The fix, three layers down
The fix did not live on the page. The page was wired correctly to the API it had. The API it had was the wrong one for the job.
The seam where text can cross from client space to agent space is the session token. The Cloudflare Worker that mints the token accepts a request from the browser, holds the API key server-side, and calls the LiveAvatar token endpoint with a configuration object. That configuration object can include elevenlabs_agent_config. Inside that, dynamic_variables.
Three changes, in order of where they live in the stack.
On the page: when a starter button was clicked, instead of staging the prompt for a post-connect session.message call, the code appended ?starter=<prompt> to the worker URL at token-fetch time. Before the session opened.
In the Worker: read the starter query parameter, validate it (length cap at 800 characters), and forward it as dynamic_variables: { starter_prompt: starterPrompt } in the elevenlabs_agent_config block.
In the agent's system prompt: a paragraph conditioned on . When the variable is present and non-empty, the agent opens the conversation by acknowledging the selection and beginning the walkthrough. When it is absent, the agent greets normally and waits.
The starter prompt reaches the agent before the conversation begins, as configuration. The agent acts on it the way it acts on any instruction in its system prompt — because that is exactly where it lives.
The hidden contract
The avatar reads first made the argument that the brain is the agent, the face is the face, and the seam between them is plumbing. True. But plumbing has a direction. The pipes that carry data from the client to the agent — in LITE mode, through a HeyGen session — are laid at the SDK level, and the SDK laid them one way. Outward. From agent to avatar.

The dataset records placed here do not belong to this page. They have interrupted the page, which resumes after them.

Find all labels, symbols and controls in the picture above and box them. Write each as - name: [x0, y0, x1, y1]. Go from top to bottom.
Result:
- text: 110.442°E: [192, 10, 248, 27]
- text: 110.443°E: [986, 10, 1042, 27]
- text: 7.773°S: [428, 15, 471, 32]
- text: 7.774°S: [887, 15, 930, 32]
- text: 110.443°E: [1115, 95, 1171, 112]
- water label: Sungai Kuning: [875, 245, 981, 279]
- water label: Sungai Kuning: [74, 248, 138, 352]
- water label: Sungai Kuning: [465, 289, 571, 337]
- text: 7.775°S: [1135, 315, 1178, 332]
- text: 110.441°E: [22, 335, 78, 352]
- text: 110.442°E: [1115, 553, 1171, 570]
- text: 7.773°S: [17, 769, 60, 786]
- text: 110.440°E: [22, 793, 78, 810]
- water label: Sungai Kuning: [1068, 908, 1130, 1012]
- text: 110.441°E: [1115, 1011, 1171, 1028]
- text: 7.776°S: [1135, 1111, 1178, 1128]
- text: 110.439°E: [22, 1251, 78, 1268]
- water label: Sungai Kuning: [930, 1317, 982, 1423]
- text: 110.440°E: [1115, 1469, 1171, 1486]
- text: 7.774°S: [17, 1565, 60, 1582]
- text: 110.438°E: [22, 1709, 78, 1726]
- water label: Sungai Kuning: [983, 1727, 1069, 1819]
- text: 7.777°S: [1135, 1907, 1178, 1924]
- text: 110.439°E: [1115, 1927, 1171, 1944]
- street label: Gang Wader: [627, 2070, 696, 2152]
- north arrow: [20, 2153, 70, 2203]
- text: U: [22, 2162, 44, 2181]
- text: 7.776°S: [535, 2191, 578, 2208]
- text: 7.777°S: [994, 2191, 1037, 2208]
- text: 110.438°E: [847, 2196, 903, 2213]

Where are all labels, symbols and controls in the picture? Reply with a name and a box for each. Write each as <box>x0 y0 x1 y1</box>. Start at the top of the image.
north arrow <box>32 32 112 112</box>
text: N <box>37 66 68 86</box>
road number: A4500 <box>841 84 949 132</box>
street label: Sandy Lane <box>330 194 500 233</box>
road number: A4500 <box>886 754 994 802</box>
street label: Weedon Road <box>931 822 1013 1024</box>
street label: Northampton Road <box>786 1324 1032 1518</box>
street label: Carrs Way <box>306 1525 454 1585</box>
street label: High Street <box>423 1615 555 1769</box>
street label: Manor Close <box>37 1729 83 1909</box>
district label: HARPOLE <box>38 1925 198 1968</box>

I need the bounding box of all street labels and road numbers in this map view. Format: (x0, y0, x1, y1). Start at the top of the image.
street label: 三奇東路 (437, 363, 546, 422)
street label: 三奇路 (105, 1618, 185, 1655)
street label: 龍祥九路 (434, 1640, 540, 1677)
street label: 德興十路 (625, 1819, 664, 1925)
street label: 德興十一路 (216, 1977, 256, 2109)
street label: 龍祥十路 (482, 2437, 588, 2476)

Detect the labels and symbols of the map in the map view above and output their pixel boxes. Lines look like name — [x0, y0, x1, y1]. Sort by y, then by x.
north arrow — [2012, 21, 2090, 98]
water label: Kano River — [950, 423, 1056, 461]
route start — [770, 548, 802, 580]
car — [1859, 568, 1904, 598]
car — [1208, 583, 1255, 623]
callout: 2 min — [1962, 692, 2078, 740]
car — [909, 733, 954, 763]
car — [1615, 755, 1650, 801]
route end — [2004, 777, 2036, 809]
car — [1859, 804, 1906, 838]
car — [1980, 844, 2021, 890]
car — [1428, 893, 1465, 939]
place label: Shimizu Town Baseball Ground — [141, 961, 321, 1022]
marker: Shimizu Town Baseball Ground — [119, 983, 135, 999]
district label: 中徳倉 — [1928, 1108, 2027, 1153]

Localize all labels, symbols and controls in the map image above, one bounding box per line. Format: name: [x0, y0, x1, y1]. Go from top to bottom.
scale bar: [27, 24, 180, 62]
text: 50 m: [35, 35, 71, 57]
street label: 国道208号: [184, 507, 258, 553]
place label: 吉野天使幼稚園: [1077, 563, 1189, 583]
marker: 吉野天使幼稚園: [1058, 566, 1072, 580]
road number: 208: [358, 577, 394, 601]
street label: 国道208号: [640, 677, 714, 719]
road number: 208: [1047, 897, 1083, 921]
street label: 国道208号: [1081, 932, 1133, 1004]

The constraint was already there the day the SDK shipped. Every developer who installed @heygen/liveavatar-web-sdk@0.0.17 and typed session. got the same autocomplete. message appeared. The inference was available to anyone who did not read the source.
The enum names are where the contract is legible. AVATAR_SPEAK_TEXT. AVATAR_SPEAK_RESPONSE. AVATAR_SPEAK_AUDIO. Three verbs describing the avatar's output. The input side is not a locked door. It is a wall. The wall does not announce itself.
What sits in the autocomplete
The fix works. The starter prompts reach the agent. The walkthrough begins without the user repeating themselves. But the fix does not change the SDK. The three SPEAK commands are still the three SPEAK commands. The next build that wants to inject a user turn after session start will hit the same wall.
When debugging a LITE-mode avatar integration that fails to pass a message to the agent: check the SDK's command enum before you check the wiring. If the method is named message or say or speak, it almost certainly addresses the avatar's output. The fix lives at session-start, in dynamic variables, before the ear opens — because in LITE mode, the ear is the microphone, and the client does not own it.
The full record, with the source excerpt and the three-layer fix, is at brain/learnings/liteavatar-sdk-no-client-user-message.md.